11 septembre 2005

The meme that dare not speak its name

Got tagged. By Suzanna. Of all people. She makes even a meme interesting and then she tags people with it, like it's possible to go after her. Oh well. Let's get this done and my street cred over with, shall we?

id•i•o•syn•cra•sy
1. A structural or behavioral characteristic peculiar to an individual or group.
2. A physiological or temperamental peculiarity.
3. An unusual individual reaction to food or a drug.

List five of your own idiosyncrasies and then tag five friends to do the same.

Phew.
Where do I even start?

I have a rare disease, myositis ossificans (are you suitably impressed?). Which means that every time I fall on or hit my left thigh, I run the risk of getting yet another piece of bone on my thigh muscle. To make things even more idiosyncratic, notice how they say it seldom appears before the first decade of life? I got diagnosed when I was 7. And of course, if I fall, it will mostly be on my left side, because life would just be no fun otherwise, would it? I have two or three more ossifications now (they took out the first one when they saw it, because it was so rare (I love showing off) then that they didn't know it was ill-advised), maybe more, but I wouldn't know because I haven't had a catscan or MRI for three years now. Really what this means is that there are things I physically can't do because it either hurts like mad or is very uncomfortable, but as the last specialist I saw said, "Advil helps?

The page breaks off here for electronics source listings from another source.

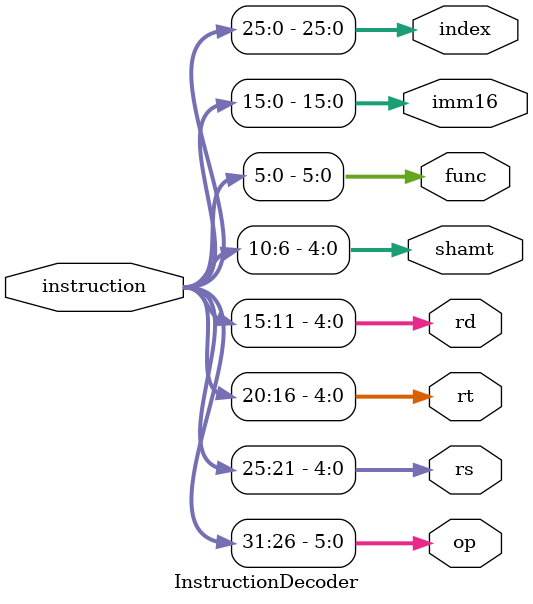
<source format=v>
module InstructionDecoder
(
	instruction, 
	op, 
	rs, 
	rt, 
	rd, 
	shamt, 
	func, 
	imm16, 
	index
);
	input [31:0]instruction;
	output [5:0]op;
	output [4:0]rs;
	output [4:0]rt;
	output [4:0]rd;
	output [4:0]shamt;
	output [5:0]func;
	output [15:0]imm16;
	output [25:0]index;

	assign op = instruction[31:26];
	assign rs = instruction[25:21];
	assign rt = instruction[20:16];
	assign rd = instruction[15:11];
	assign shamt = instruction[10:6];
	assign func = instruction[5:0];
	assign imm16 = instruction[15:0];
	assign index = instruction[25:0];
endmodule
</source>
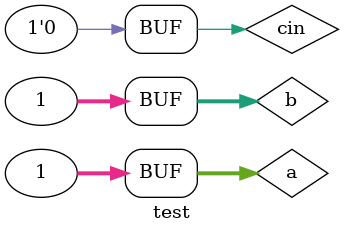
<source format=v>
`include "../lib/add.v"
module test;

reg [31:0] a, b;
reg cin;
wire [31:0] sum;
wire cout;

add Add_op(
  .a(a),
  .b(b),
  .cin(cin),
  .cout(cout),
  .sum(sum));

initial begin
  $monitor ($time, ": %0d %0d %0d | %0d %0d", a, b, cin, cout, sum);
  #5 a = 0; b = 0; cin = 0;
  #5 a = 2; b = 9; cin = 0;
  #5 cin = 1;
  #5 a = 1; b = 1; cin = 0;
end

endmodule


</source>
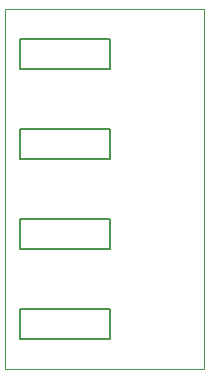
<source format=gbo>
G75*
%MOIN*%
%OFA0B0*%
%FSLAX24Y24*%
%IPPOS*%
%LPD*%
%AMOC8*
5,1,8,0,0,1.08239X$1,22.5*
%
%ADD10C,0.0000*%
%ADD11C,0.0050*%
D10*
X000100Y000125D02*
X000100Y012121D01*
X006720Y012121D01*
X006720Y000125D01*
X000100Y000125D01*
D11*
X000600Y001125D02*
X003600Y001125D01*
X003600Y002125D01*
X000600Y002125D01*
X000600Y001125D01*
X000600Y004125D02*
X003600Y004125D01*
X003600Y005125D01*
X000600Y005125D01*
X000600Y004125D01*
X000600Y007125D02*
X003600Y007125D01*
X003600Y008125D01*
X000600Y008125D01*
X000600Y007125D01*
X000600Y010125D02*
X003600Y010125D01*
X003600Y011125D01*
X000600Y011125D01*
X000600Y010125D01*
M02*

</source>
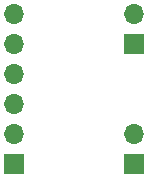
<source format=gbr>
%TF.GenerationSoftware,KiCad,Pcbnew,(6.0.1)*%
%TF.CreationDate,2022-02-02T16:18:27-06:00*%
%TF.ProjectId,AD7156-Breakout,41443731-3536-42d4-9272-65616b6f7574,rev?*%
%TF.SameCoordinates,Original*%
%TF.FileFunction,Soldermask,Bot*%
%TF.FilePolarity,Negative*%
%FSLAX46Y46*%
G04 Gerber Fmt 4.6, Leading zero omitted, Abs format (unit mm)*
G04 Created by KiCad (PCBNEW (6.0.1)) date 2022-02-02 16:18:27*
%MOMM*%
%LPD*%
G01*
G04 APERTURE LIST*
%ADD10O,1.700000X1.700000*%
%ADD11R,1.700000X1.700000*%
G04 APERTURE END LIST*
D10*
%TO.C,J2*%
X157480000Y-96520000D03*
D11*
X157480000Y-99060000D03*
%TD*%
D10*
%TO.C,J3*%
X157480000Y-106680000D03*
D11*
X157480000Y-109220000D03*
%TD*%
D10*
%TO.C,J1*%
X147320000Y-96520000D03*
X147320000Y-99060000D03*
X147320000Y-101600000D03*
X147320000Y-104140000D03*
X147320000Y-106680000D03*
D11*
X147320000Y-109220000D03*
%TD*%
M02*

</source>
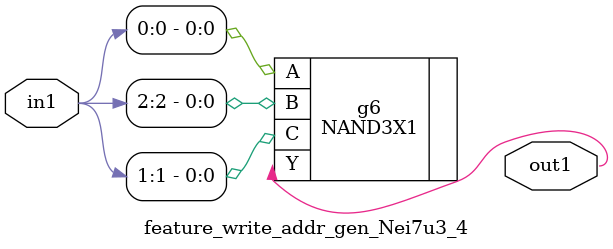
<source format=v>
`timescale 1ps / 1ps


module feature_write_addr_gen_Nei7u3_4(in1, out1);
  input [2:0] in1;
  output out1;
  wire [2:0] in1;
  wire out1;
  NAND3X1 g6(.A (in1[0]), .B (in1[2]), .C (in1[1]), .Y (out1));
endmodule


</source>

Oh good, I'll give you a prescription". No more serious than that.

That's
actually a good one to go on from. I hate going to the doctor's. But I will always imagine I have the worst disease. And no, I don't actually qualify as a hypochondriac as when I do in fact suffer from something, I will not go to the doctor's for fear that it will be really serious, so I'll end up minimising it. My one-before-last thigh catscan was really a case in point. For various reasons (mostly because I'd misread something), I was convinced I had developed cancer, so I was dreading the results, especially as the radiologist (?) scared the shit out of me (silly woman with no patient skills at all). Except of course I hadn't. So now that I know it's not cancer, who cares that everybody said I should watch it? What I don't know can't hurt, right? And I don't really want to know that my 3-inch bit of new bone is now 4 or 5.

Still on health, then. I have malaria (is that idiosyncratic?). I think you can get rid of it after a while, and as I left Cameroon 14 years ago, maybe it's gone from my bloodstream now, but it means two things for me: first, nobody will accept my blood because they don't want to transfuse potentially diseased blood, which is comforting somehow (they will take platelets though, except it takes something like 3 hours so I have to make time for it. Which is not too much of a problem these days, eh). Second, at the end of fall, without fail, I'll feel like shit for a week or two in the evening (and only in the evening, and not every evening - now that has to be idiosyncratic?), with fever, shivers, headaches and stuff like that. But I've never had a bona fide malaria attack since I left - touch wood, because it's not pleasant.

Despite my thigh, I love going for walks in complicated bits of scenery. Honestly, I do. I'd love to be able to climb mountains, but my thigh makes that impossible (and hurray for not even having to make up excuses). So I like to scramble and stuff, but I have as much confidence in my legs (and myself) as I have chances of ever meeting George Clooney (which, granted, is previous-me now, but he may as well still be useful). So I'll walk and potter about and blah, but every time, every time I say, there will come a moment when I get stuck in a very dangerous (in my mind anyway) spot and just go: "That's it. Not going anywhere now. Call the helicopters." Every time. My friends are sick of me.

The last one is blogging-related. I don't tag. (But do tag yourselves in the comments.)